▶ **WERKINSTRUCTIE**: Geef alle gegevensvelden die in de uitspraak van de Rechtbank Rotterdam boven de regel "RECHTBANK TE ROTTERDAM" staan, elk met de bijbehorende waarde.

▶ **AANGELEVERDE TEKST**:
LJN-nummer: AO0939 Zaaknr: 03/543 PREMIE
Bron: Rechtbank Rotterdam
Datum uitspraak: 5-12-2003
Datum publicatie: 23-12-2003
Soort zaak: bestuursrecht - bestuursrecht overig Soort procedure: eerste aanleg - enkelvoudig

RECHTBANK TE ROTTERDAM

Enkelvoudige kamer voor bestuursrechtelijke zaken

Uitspraak rechtbank Rotterdam in zaak PREMIE 03/543-NIFT PREMIE 03/2166-NIFT

Uitspraak

in het geding tussen

European Bulk Services B.V., gevestigd te Rotterdam, eiseres, gemachtigde mr. drs. J.C.A. van Ruiten, werkzaam bij Loyens & Loeff te Rotterdam,

en

de raad van bestuur van het Uitvoeringsinstituut werknemersverzekeringen, verweerder.


1. Ontstaan en loop van de procedure

Bij besluit van 6 december 2002 heeft verweerder eiseres correctienota's ingevolge de sociale verzekeringen over de jaren 1997 tot en met 2000 opgelegd.

Bij besluit van 6 december 2002 heeft verweerder eiseres correctienota's inzake heffing ter bevordering van de scholing en vorming van ondernemingsraadsleden ingevolge de sociale verzekeringen (hierna correcties OR-heffing) over de jaren 1997 tot en met 2000 opgelegd.

Tegen vorenvermelde besluiten heeft de gemachtigde van eiseres bij brieven van 3 januari 2003 bezwaar gemaakt.

Bij besluit van 31 januari 2003 heeft verweerder het bezwaar tegen het besluit van 6 december 2002 inzake de correctienota's over de jaren 1997 tot en met 2000 ongegrond verklaard.

Tegen dit besluit (hierna: besluit I)) heeft de gemachtigde van eiseres bij brief van 17 januari 2003 beroep ingesteld.

Verweerder heeft bij brief van 12 maart 2003 een verweerschrift ingediend.

Bij besluit van 18 juni 2003 heeft verweerder het bezwaar tegen het besluit van 6 december 2002 met betrekking tot de correctienota's OR-heffing over de jaren 1997 tot en met 2000 ongegrond verklaard.

Tegen dit besluit (hierna: besluit II) heeft de gemachtigde van eiseres bij brief van 15 juli 2003 beroep ingesteld.

Verweerder heeft bij brief van 4 september 2003 een verweerschrift ingediend.

▶ **GETOONDE GEGEVENS**:
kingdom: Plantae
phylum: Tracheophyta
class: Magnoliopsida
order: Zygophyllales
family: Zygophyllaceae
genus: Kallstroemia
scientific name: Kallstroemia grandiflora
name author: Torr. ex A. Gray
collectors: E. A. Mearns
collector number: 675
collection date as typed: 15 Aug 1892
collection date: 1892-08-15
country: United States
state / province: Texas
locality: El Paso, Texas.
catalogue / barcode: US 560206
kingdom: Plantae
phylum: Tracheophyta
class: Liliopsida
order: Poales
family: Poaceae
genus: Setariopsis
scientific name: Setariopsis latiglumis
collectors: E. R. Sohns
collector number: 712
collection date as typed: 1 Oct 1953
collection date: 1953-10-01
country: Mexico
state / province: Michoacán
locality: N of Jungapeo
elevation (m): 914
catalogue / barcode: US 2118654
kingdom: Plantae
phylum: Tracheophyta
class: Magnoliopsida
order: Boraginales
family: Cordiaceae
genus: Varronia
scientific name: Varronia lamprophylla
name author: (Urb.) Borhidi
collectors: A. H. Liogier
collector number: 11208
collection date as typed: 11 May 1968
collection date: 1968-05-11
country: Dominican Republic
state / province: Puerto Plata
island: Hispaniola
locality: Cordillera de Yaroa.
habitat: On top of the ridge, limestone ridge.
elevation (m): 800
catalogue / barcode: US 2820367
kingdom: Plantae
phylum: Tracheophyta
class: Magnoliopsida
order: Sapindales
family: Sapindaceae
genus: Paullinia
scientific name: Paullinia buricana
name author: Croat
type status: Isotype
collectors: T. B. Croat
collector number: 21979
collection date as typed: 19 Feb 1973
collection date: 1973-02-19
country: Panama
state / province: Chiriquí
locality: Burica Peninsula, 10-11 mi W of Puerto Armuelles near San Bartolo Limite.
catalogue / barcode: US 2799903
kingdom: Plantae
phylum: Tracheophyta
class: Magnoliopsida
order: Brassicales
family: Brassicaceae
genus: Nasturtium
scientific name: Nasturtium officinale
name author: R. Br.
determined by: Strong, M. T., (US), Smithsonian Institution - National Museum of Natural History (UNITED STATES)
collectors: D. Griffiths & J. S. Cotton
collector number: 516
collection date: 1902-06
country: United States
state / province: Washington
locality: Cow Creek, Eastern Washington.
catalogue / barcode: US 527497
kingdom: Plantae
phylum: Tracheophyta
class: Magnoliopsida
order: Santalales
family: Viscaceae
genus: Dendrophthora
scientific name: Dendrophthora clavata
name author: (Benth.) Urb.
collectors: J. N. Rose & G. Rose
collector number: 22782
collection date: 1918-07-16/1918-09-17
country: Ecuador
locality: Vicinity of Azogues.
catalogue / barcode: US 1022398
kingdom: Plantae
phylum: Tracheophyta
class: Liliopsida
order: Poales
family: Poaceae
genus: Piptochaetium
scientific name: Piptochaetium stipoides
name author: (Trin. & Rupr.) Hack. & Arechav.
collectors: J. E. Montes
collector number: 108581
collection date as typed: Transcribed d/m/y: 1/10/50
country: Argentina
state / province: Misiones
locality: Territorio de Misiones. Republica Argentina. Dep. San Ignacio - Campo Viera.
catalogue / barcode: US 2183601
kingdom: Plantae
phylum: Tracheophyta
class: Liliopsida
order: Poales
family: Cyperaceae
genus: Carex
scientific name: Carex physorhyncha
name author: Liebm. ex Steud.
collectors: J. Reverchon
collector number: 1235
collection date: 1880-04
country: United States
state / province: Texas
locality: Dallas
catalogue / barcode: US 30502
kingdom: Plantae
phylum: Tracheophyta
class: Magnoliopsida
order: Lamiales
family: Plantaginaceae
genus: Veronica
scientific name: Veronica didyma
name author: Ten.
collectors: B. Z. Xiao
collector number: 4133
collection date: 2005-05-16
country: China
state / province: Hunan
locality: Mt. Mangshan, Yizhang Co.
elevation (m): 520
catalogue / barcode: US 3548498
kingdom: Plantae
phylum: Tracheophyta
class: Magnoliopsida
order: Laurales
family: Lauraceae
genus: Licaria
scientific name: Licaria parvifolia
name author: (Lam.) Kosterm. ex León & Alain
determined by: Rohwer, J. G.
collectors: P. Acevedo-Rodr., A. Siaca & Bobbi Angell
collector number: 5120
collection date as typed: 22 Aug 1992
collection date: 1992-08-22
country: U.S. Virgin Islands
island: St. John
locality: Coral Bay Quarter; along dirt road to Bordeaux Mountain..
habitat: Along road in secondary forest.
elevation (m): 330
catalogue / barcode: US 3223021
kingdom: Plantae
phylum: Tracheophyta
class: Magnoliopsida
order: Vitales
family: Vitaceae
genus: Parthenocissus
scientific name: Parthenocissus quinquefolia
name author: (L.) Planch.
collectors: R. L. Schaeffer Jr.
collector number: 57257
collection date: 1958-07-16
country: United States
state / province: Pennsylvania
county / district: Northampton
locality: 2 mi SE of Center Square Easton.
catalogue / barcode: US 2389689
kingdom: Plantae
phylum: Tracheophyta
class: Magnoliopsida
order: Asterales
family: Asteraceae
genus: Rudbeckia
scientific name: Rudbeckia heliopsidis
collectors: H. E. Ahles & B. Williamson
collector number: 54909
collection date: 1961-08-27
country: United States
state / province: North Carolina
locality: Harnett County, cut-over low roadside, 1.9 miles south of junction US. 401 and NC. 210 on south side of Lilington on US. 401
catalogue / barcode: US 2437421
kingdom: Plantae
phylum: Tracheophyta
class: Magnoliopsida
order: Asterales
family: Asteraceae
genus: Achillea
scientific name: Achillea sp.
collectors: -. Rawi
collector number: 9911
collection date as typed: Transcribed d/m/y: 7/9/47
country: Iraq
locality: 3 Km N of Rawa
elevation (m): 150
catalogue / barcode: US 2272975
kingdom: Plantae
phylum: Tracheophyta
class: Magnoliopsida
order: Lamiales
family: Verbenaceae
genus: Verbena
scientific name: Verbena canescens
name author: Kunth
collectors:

▶ **ANTWOORD**:
- LJN-nummer: AO0939
- Zaaknr: 03/543 PREMIE
- Bron: Rechtbank Rotterdam
- Datum uitspraak: 5-12-2003
- Datum publicatie: 23-12-2003
- Soort zaak: bestuursrecht - bestuursrecht overig
- Soort procedure: eerste aanleg - enkelvoudig